Go through the entries below and tally the lines containing the string "питань"; report only the tally.

::: Data to process :::

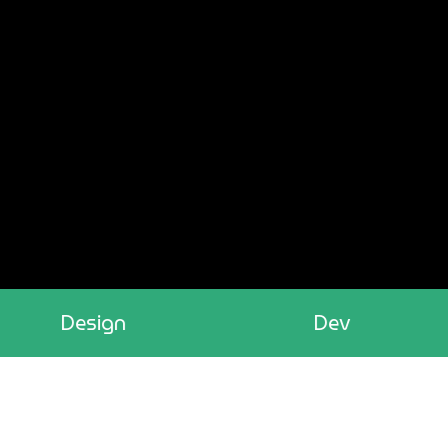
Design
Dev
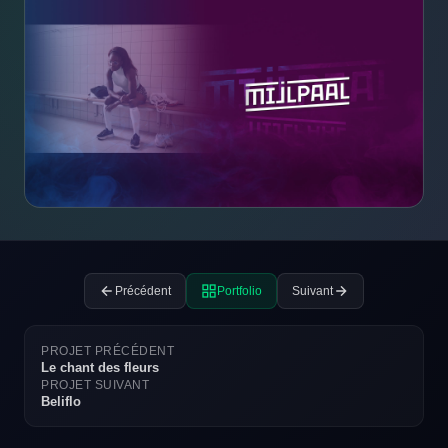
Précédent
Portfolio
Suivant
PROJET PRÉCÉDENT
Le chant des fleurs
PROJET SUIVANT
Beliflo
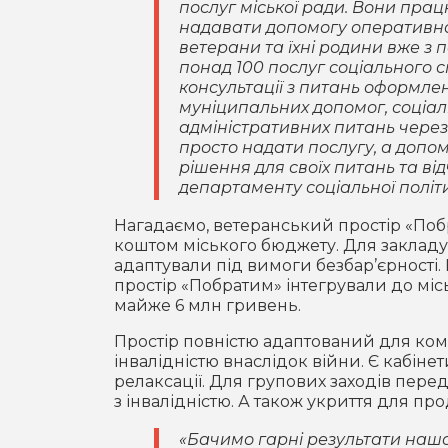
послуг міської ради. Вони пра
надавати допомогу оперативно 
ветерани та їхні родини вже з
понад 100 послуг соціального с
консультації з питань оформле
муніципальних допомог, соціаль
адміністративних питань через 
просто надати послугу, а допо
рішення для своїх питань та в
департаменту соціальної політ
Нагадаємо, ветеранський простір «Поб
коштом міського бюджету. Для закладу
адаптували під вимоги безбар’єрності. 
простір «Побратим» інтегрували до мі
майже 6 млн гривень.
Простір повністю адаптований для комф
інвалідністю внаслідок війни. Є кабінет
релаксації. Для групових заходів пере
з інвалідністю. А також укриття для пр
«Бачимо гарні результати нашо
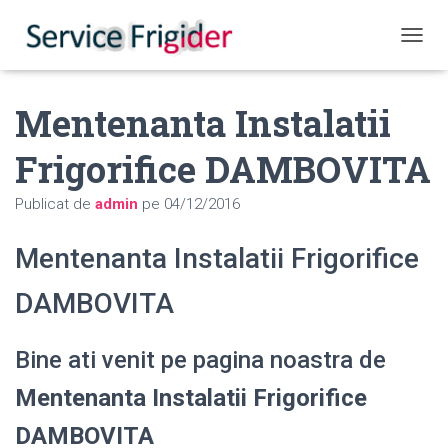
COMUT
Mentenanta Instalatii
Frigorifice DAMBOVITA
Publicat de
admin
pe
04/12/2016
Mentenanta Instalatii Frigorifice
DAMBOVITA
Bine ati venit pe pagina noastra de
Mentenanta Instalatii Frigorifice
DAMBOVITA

:::
::: Data to process :::

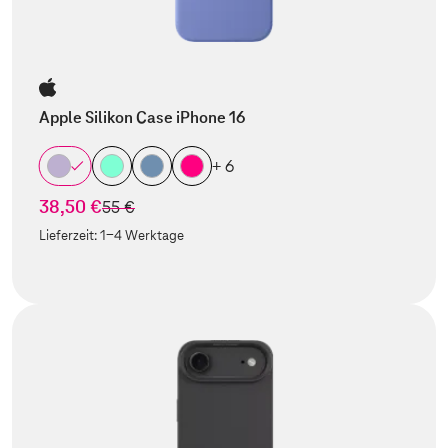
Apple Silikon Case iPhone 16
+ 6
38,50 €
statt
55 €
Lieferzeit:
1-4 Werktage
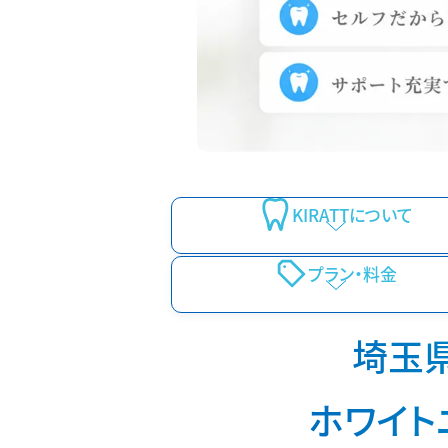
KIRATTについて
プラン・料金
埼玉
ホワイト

:::

— Reply to the exercise —
3